## Task directions
Transcribe the following text about the Click Frenzy website outage word for word, from its first sentence to its last.

## Text provided
____
Retailers banded together to participate in Click Frenzy, a 24-hour event where shoppers can snag one-off deals on items ranging from perfume to cameras through the aggregate website. But in what has now been dubbed as "Click Frenzy fail," the website was down for several hours as soon as it was launched last night, as online shoppers fervently logged on to nab a bargain.

On top of that, ZDNet has been alerted to a security slip by Click Frenzy, which meant that the username, password, and IP address for the website's back-end database were all exposed for several hours.

Compuware Solution sales director for Application Performance Management Rafi Katanasho told ZDNet that although it is too early to tell, Australia may have blown its chances at raising its e-retail profile, and that the bad experience may lead Australian customers to only purchase online from overseas.

"I'm sure that they would much rather do the business with Australian retailers, but the reality is, is that if Australian retailers aren't living up to the expectation of these consumers, they will go elsewhere," he said. "Whether that's the deal type, the discount level, whether it's their experience with their employment, they'll go elsewhere."

Katanasho said that retailers need to quickly pick themselves up, or else miss the boat — if it even sails again.
____
## Data for review
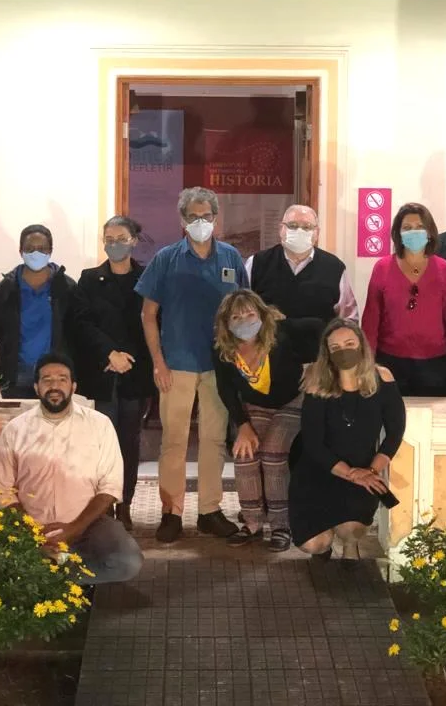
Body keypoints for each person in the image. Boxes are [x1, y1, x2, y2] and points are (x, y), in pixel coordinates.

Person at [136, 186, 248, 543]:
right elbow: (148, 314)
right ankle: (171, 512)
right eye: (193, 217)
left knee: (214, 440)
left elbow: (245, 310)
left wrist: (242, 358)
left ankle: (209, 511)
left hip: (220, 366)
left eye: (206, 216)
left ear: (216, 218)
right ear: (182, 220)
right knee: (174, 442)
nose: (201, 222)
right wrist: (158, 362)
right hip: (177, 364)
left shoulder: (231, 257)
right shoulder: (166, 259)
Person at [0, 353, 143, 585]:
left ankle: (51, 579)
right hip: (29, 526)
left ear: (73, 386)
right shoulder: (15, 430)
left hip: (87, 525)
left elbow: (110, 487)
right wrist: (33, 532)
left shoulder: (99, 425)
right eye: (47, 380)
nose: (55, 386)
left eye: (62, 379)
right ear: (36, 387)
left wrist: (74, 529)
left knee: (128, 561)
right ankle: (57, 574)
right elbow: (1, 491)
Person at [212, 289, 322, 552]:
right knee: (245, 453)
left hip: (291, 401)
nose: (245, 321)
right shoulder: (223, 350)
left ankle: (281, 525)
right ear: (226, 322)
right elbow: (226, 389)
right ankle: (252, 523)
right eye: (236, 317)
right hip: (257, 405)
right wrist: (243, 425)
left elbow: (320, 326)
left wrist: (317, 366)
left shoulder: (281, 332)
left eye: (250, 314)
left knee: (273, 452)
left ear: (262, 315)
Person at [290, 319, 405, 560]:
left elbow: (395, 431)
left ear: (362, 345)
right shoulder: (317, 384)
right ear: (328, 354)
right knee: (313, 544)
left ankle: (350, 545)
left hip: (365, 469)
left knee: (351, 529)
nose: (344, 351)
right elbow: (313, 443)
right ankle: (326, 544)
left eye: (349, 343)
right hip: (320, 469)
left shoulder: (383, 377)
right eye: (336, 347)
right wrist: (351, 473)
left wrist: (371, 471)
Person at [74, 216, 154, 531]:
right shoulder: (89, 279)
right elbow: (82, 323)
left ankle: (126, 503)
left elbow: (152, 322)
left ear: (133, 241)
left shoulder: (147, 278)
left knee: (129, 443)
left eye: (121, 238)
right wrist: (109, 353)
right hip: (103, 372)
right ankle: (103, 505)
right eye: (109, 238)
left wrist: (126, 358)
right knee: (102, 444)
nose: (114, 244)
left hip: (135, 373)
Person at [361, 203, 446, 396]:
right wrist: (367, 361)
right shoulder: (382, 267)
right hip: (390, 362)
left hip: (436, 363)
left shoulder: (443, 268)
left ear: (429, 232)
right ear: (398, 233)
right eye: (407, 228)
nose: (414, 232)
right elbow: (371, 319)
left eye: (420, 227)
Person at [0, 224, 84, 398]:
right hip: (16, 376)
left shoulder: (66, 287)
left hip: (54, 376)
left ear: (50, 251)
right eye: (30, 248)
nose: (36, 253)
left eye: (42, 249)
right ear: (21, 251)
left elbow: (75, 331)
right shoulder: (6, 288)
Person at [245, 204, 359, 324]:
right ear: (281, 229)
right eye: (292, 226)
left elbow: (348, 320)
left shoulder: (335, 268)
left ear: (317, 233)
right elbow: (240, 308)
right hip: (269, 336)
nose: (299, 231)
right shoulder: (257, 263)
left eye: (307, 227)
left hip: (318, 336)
____
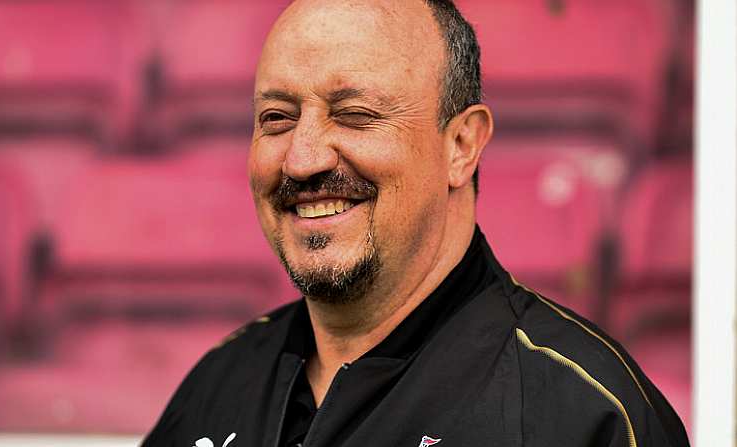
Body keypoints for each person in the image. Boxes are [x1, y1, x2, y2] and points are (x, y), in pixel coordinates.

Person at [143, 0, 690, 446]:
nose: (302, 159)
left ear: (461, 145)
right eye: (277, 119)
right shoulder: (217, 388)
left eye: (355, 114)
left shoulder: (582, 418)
____
## Written reply
Retailers banded together to participate in Click Frenzy, a 24-hour event where shoppers can snag one-off deals on items ranging from perfume to cameras through the aggregate website. But in what has now been dubbed as "Click Frenzy fail," the website was down for several hours as soon as it was launched last night, as online shoppers fervently logged on to nab a bargain.

On top of that, ZDNet has been alerted to a security slip by Click Frenzy, which meant that the username, password, and IP address for the website's back-end database were all exposed for several hours.

Compuware Solution sales director for Application Performance Management Rafi Katanasho told ZDNet that although it is too early to tell, Australia may have blown its chances at raising its e-retail profile, and that the bad experience may lead Australian customers to only purchase online from overseas.

"I'm sure that they would much rather do the business with Australian retailers, but the reality is, is that if Australian retailers aren't living up to the expectation of these consumers, they will go elsewhere," he said. "Whether that's the deal type, the discount level, whether it's their experience with their employment, they'll go elsewhere."

Katanasho said that retailers need to quickly pick themselves up, or else miss the boat — if it even sails again.